Morgenstunde - die erste Stunde am Morgen. Wenn die Nacht dem Tag weicht, wenn es noch angenehm ist von den Temperaturen her. Wenn ich feststelle, dass ich sogar hier am Liegeplatz Internet habe, dabei die erste Tasse Kaffe geniesse. Das Wasser ruhig und fast unbewegt daliegt, die Schiffe sich in einer ganz sanften Welle leicht wiegen. Die Vögel übers Deck tippeln, an einer kleinen Regenpfütze Wasser trinken; wenn sich eine kleine Libelle an der Aloe Vera niederlässt und inne hält; der Boatyard noch schläft und die Crew auf dem Boot an unserer Steuerbordseite noch in der Koje liegt - ich geniesse diese Zeit. Und weiss doch um ihre Endlichkeit.

Stilles Wasser

Stilles Wasser

Wehmut kommt auf, Abschiedsschmerz einerseits, Vorfreude andererseits. Nur noch wenige Tage, dann wird unser Zuhause wieder an Land stehen, aufgepallt und allein gelassen. Ein klein wenig schlechtes Gewissen schleicht sich ein. Das Schiff der Verantwortung anderer überlassen, sich nicht mehr kümmern, weit weg von ihr zu sein - es fühlt sich wie Verrat an. Aber wir wissen; unsere naja gut versorgt und sicher. Und freuen uns schon jetzt auf das Wiedersehen mit ihr. Trotzdem ist es erst einmal ein Abschied, auf unbestimmte Zeit. Die Ungewissheit einerseits, der feste Wille zurück zu kehren anderseits.
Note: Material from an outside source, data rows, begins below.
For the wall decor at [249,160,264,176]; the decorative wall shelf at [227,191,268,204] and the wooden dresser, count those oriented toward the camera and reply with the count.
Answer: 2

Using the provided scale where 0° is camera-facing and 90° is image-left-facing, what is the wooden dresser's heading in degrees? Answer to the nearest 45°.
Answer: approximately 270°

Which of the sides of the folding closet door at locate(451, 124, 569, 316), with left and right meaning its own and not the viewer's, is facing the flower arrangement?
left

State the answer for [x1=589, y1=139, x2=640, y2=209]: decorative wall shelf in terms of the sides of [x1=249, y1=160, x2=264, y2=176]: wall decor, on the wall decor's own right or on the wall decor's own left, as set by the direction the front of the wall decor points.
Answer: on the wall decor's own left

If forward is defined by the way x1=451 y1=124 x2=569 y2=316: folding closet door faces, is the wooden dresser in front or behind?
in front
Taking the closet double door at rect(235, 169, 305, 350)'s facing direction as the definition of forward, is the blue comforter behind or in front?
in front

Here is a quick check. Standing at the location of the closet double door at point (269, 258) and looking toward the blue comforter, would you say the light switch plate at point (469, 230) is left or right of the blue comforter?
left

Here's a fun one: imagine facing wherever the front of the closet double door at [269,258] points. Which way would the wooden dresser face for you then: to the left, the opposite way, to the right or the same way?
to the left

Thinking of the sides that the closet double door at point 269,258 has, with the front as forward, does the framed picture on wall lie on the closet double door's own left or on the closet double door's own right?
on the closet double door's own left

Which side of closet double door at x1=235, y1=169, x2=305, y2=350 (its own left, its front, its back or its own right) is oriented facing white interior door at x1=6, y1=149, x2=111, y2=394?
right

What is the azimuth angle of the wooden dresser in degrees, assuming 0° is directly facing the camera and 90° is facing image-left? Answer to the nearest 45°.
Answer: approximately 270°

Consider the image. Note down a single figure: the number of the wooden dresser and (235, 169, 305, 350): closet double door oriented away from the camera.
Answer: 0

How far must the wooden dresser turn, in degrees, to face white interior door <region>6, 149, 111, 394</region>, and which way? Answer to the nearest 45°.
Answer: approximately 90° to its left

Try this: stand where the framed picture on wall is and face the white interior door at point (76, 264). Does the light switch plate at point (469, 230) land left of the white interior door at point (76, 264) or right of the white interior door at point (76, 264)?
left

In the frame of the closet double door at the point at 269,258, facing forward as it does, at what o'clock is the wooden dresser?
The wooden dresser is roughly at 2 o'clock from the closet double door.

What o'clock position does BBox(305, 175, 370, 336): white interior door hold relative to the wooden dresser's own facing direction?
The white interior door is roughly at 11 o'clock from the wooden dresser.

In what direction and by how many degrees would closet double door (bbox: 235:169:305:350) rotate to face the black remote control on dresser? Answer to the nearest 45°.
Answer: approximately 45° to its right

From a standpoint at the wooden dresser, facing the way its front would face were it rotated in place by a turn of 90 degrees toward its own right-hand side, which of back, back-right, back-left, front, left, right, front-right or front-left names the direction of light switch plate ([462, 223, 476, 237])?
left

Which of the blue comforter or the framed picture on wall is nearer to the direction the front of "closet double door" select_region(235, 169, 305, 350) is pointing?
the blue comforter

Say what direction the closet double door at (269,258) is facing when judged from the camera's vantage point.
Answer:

Und was erwartet uns in Deutschland? Fotos vom ersten Schnee erreichen uns. Kälte, Winterzeit, Weihnachtszeit. Weihnachtsmärkte, Glühwein, Heizungswärme anstelle von Sonnenwärme. trockene klare Luft anstelle von hoher Luftfeuchtigkeit , die körperliche Aktivitäten einschränkt. Spaziergänge im Schnee, Nebel, kalter Regen, Glatteis - wie lange haben wir das schon nicht mehr erlebt? Werden wir es wirklich geniessen können oder werden wir es verfluchen?

Deutschland im Winter, das wird aber auch hoffentlich bedeuten: Zeit haben, weiter Spanisch zu lernen; Zeit, (m)ein Herzensprojekt endlich voran zu bringen. Zeit für die Familie, für Geschwister, Kinder und Freunde. Treffen mit anderen Seglern, die ebenfalls die Winterzeit hier verbringen; Zeit, um neue Pläne zu schmieden. An einer Fortsetzung unseres Lebens zu arbeiten, mit neuen Bedingungen, neuen Zielen. Zeit, uns körperlich wieder richtig fit zu machen und auch Zeit, tief durch zu atmen, alles zu sortieren, zu ordnen. Zeit, inne zu halten und die vergangenen 4 Jahre Revue passieren zu lassen. Fotos gucken, in Erinnerungen schwelgen. Gedanklich an Plätze zurück zu kehren, an denen wir uns wohl fühlten, wo wir besondere Erlebnisse und Begegnungen hatten.

Eine Zeit des „weisst Du noch….“. Aber auch eine Zeit zu erkennen, was wir wollen, neue Ziele zu definieren. Winter - die Zeit des Innehaltens, des Ausruhens für das Frühjahr, den Sommer. Für die Natur wie auch für uns. Zwangsweise, aber vielleicht gerade richtig. Manchmal braucht es eben einen Schuss vor den Bug, um zu erkennen, das man vielleicht doch nicht auf dem richtigen Weg ist. Wir sind an einer Kreuzung angekommen, Türen haben sich geschlossen, andere werden dafür aufgehen. Es liegt an uns, durch welche wir hindurch gehen.